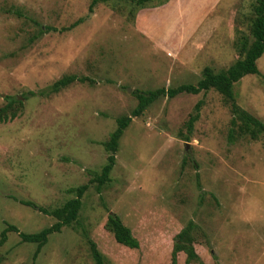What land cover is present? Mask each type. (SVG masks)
<instances>
[{"label":"rangeland","instance_id":"1","mask_svg":"<svg viewBox=\"0 0 264 264\" xmlns=\"http://www.w3.org/2000/svg\"><path fill=\"white\" fill-rule=\"evenodd\" d=\"M91 1L0 0V109L16 115L0 124V236L8 223L36 233L57 222L21 201L53 210L74 198L68 190L106 163L103 142L138 105L137 90L196 84L206 67L220 72L243 59L254 40L257 0H223V19L202 25L179 18L175 5L154 15L170 0L93 9ZM257 65L260 74L235 83L234 94L264 122V54ZM67 75L89 80L29 94ZM233 118L215 89L159 98L125 130L111 181L101 193L90 183L78 222L51 234L37 255V244L9 232L0 264H96L83 229L105 264H264V134L253 139ZM114 214L139 248L116 241ZM191 220L200 261L187 263L183 250L174 262L176 235Z\"/></svg>","mask_w":264,"mask_h":264},{"label":"trees","instance_id":"2","mask_svg":"<svg viewBox=\"0 0 264 264\" xmlns=\"http://www.w3.org/2000/svg\"><path fill=\"white\" fill-rule=\"evenodd\" d=\"M112 0H92L91 9L95 7L99 2H108ZM114 1V0H113ZM129 1L138 7H145L148 4L153 3L155 0H120ZM169 0H163L161 3H165ZM255 18L253 19L251 31L254 37L253 42L247 48L245 57L237 60L227 70L215 72L212 68L206 67L203 70L202 78L196 84H182L177 87L158 88L155 90H137L136 96L138 98V105L132 111L130 115H124L117 120L116 129L110 134L109 139L103 142L106 151L109 153L106 163L103 165L100 173L89 170L92 174V178L89 183L70 188L69 193L75 194L74 198L69 199L63 206L48 210L43 207H39L35 202L22 200L21 203L35 209H38L46 215L54 216L57 222L42 229L36 233L22 232L16 225L8 223L0 236V247H2L8 240L9 232H16L21 237L23 242L37 244L36 255L40 253L42 248L47 244L49 236L53 233L61 232L65 226H71L73 223L78 222L79 214L83 206L82 198L85 192L88 190L90 183L97 182V190L102 192L103 186L111 181V172L116 164V155L119 151L120 140L125 133V130L129 127L132 120L136 116H140L144 111L156 100L161 97L174 98L182 93L199 94L201 92H207L210 89H215L228 100L231 101L232 112L234 118L233 124H237L236 119L240 118L242 124L239 126L241 132H245L251 135L253 139H256L259 134H264V122L254 116L252 113L247 112L240 107L235 99L234 85L239 82L243 77L249 74H260V69L257 65V61L264 54V0H257L254 7ZM89 80L87 77H79L77 75L64 76L48 88L39 92L30 91L29 94L35 96L37 94L45 95L50 93H58L73 82L80 81L85 82ZM17 99L12 98L11 104ZM203 105V100H200L195 106V112L188 120L187 128L191 132L194 129L195 123L200 118V111ZM7 108L0 109V124L8 121H12L16 118V115L8 117L4 114ZM234 131L231 130L229 134L230 141L234 140ZM199 179V176H198ZM198 187L201 188V183L198 182ZM204 190L202 189V192ZM108 227L113 232L117 242L128 246L133 249L140 247L138 239L133 235L130 227L125 225L119 215H109ZM194 228V222L191 220L189 224L176 235V241L173 250V260L176 262L178 253L185 250L187 253L186 262L192 263L200 261V256L196 252L194 247V238L192 236V230ZM83 234L87 237L90 244L93 258L96 264H105L103 255L98 249L97 244L90 238L88 232L83 229Z\"/></svg>","mask_w":264,"mask_h":264},{"label":"crops","instance_id":"3","mask_svg":"<svg viewBox=\"0 0 264 264\" xmlns=\"http://www.w3.org/2000/svg\"><path fill=\"white\" fill-rule=\"evenodd\" d=\"M222 2L223 0H170L168 4L156 9L154 15L161 16L163 13L168 15L170 14L169 9L171 6L175 5V11L177 12V16L179 18L187 17V21L191 19V23L202 25L203 22L205 23V20L212 16V24L223 19V17L218 13V7H220Z\"/></svg>","mask_w":264,"mask_h":264}]
</instances>
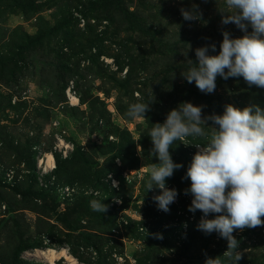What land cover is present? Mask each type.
I'll return each instance as SVG.
<instances>
[{
  "label": "rangeland",
  "instance_id": "rangeland-1",
  "mask_svg": "<svg viewBox=\"0 0 264 264\" xmlns=\"http://www.w3.org/2000/svg\"><path fill=\"white\" fill-rule=\"evenodd\" d=\"M194 7L201 18L185 21L180 9ZM226 10L225 0H0V264H49V249L73 260L56 264H231L227 241L198 230L203 213L188 211L183 177L196 147L170 148L183 167L166 180L178 192L169 212L146 188L148 165L159 163L148 132L171 109H264V89L242 77L217 76L205 94L181 76L197 48L218 55L223 31L244 34L221 23ZM136 102H153L147 118L127 117ZM233 235L237 264L264 263V226Z\"/></svg>",
  "mask_w": 264,
  "mask_h": 264
},
{
  "label": "clouds",
  "instance_id": "clouds-1",
  "mask_svg": "<svg viewBox=\"0 0 264 264\" xmlns=\"http://www.w3.org/2000/svg\"><path fill=\"white\" fill-rule=\"evenodd\" d=\"M225 5L227 10L220 11L221 23L235 24L244 34L233 38L223 31L218 55H209V46L197 48L198 63L189 60L191 66L181 76L205 94L215 91L217 76L225 80L242 77L249 87L264 89V0H225ZM180 11L185 21L201 18L195 7ZM210 47L214 52L215 45ZM152 103L130 104L127 117L147 118ZM203 107L182 102L167 113L163 123L153 124L148 132L153 145L149 154L159 163L148 165L146 188L160 190L153 200L159 210L169 212L178 192L168 188L166 180L183 167L173 161L170 148L176 142L196 147L183 177L191 182L184 190L192 196L188 211L203 213L197 229L205 234L216 232L225 239L223 257L237 264L242 254L237 251L234 231L264 226V109L255 104L243 109L227 104L222 114L204 115ZM190 137L203 143H191ZM102 201H91L92 209L105 213L108 206ZM210 214L215 218L208 219ZM205 264L222 261L207 258Z\"/></svg>",
  "mask_w": 264,
  "mask_h": 264
},
{
  "label": "bare ground",
  "instance_id": "bare-ground-1",
  "mask_svg": "<svg viewBox=\"0 0 264 264\" xmlns=\"http://www.w3.org/2000/svg\"><path fill=\"white\" fill-rule=\"evenodd\" d=\"M70 98L72 99V101L76 99L71 95H70ZM53 159L54 158L52 157V155H47V166L49 168L55 167L53 165V163H54ZM43 164H44V161L42 160L40 165H43ZM41 255L44 256L45 260H47L49 262V264H56V261L61 259V258H65L67 261H71V262L73 261V260H71V257L66 253L65 250H61L60 252H57L54 249H49L47 251L41 252Z\"/></svg>",
  "mask_w": 264,
  "mask_h": 264
},
{
  "label": "built area",
  "instance_id": "built-area-1",
  "mask_svg": "<svg viewBox=\"0 0 264 264\" xmlns=\"http://www.w3.org/2000/svg\"><path fill=\"white\" fill-rule=\"evenodd\" d=\"M71 91H68V95L70 96ZM54 160V159H53ZM54 168H51L50 170H52ZM46 171V169H45ZM47 172V171H46ZM115 183V182H114ZM117 186V185H116ZM60 192H62L64 195H70L71 194V189L70 187H60L59 188Z\"/></svg>",
  "mask_w": 264,
  "mask_h": 264
},
{
  "label": "trees",
  "instance_id": "trees-1",
  "mask_svg": "<svg viewBox=\"0 0 264 264\" xmlns=\"http://www.w3.org/2000/svg\"><path fill=\"white\" fill-rule=\"evenodd\" d=\"M31 248H34V245H23L22 246V250H24V251H27V250H29V249H31ZM264 264V263H263Z\"/></svg>",
  "mask_w": 264,
  "mask_h": 264
}]
</instances>
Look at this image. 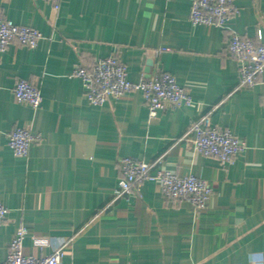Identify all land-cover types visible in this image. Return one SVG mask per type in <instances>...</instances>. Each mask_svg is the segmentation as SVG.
Instances as JSON below:
<instances>
[{"label": "crops", "instance_id": "0c3cea01", "mask_svg": "<svg viewBox=\"0 0 264 264\" xmlns=\"http://www.w3.org/2000/svg\"><path fill=\"white\" fill-rule=\"evenodd\" d=\"M192 1L61 0L56 10L52 0H0L1 17L43 33L35 47L13 41L0 51V202L8 208L0 261L23 224L25 255L65 243L62 264H262L264 75L241 87L228 47L234 32L256 37L264 28V0H235L240 11L227 28L193 23ZM113 53L133 82L156 67L173 73L194 104L150 118L139 90L91 103L73 69ZM19 78L41 88L38 109L17 100ZM205 116L246 142L233 163L190 147V126ZM26 124L42 140L21 157L8 138ZM125 156L204 178L213 188L208 209L167 198L153 180L114 200Z\"/></svg>", "mask_w": 264, "mask_h": 264}, {"label": "built area", "instance_id": "2783aa9c", "mask_svg": "<svg viewBox=\"0 0 264 264\" xmlns=\"http://www.w3.org/2000/svg\"><path fill=\"white\" fill-rule=\"evenodd\" d=\"M58 10L61 0H52ZM235 0H193L190 12L195 24L228 27L231 19L238 14ZM43 33L32 26L19 25L13 20L0 16V51L7 49L10 43L17 41L28 47L38 45ZM229 52L240 64V86L252 88L264 75V28L260 27L256 37H247L234 32L229 41ZM154 50L153 54H159ZM73 76L83 80L91 103L99 105L112 98H119L131 90L142 92L149 110V117L156 118L160 112L169 108L192 106L193 96L189 89L179 84L176 76L160 67L139 82L129 79L127 64L118 53L98 57L89 66L77 63ZM14 94L18 101L28 103L38 109L43 101L42 90L30 79L19 78L14 85ZM192 136L188 142L206 156L215 157L223 163H233L245 150L246 142L230 129L218 127L209 116L195 121L190 126ZM42 140V134L36 132L31 124L19 125L9 134L8 144L15 155L28 157L33 144ZM121 175L114 191V200L127 198L139 191L140 184L148 180L157 181L164 195L176 202L186 200L199 212L208 209L213 188L202 177L194 174H180L170 170H151V163L136 157L125 156L120 160ZM8 208L0 202V224L5 221ZM27 226L21 224L10 243L9 253L0 264H62L65 243L57 245L52 252L40 257L25 255L23 243L29 233ZM34 244L44 249L49 246L48 237L35 236ZM264 264V261L262 262Z\"/></svg>", "mask_w": 264, "mask_h": 264}]
</instances>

• Exercise details
Which lines of the data above contain the string "bare"? Copy out each one in full.

• Exercise response
  "label": "bare ground",
  "instance_id": "bare-ground-1",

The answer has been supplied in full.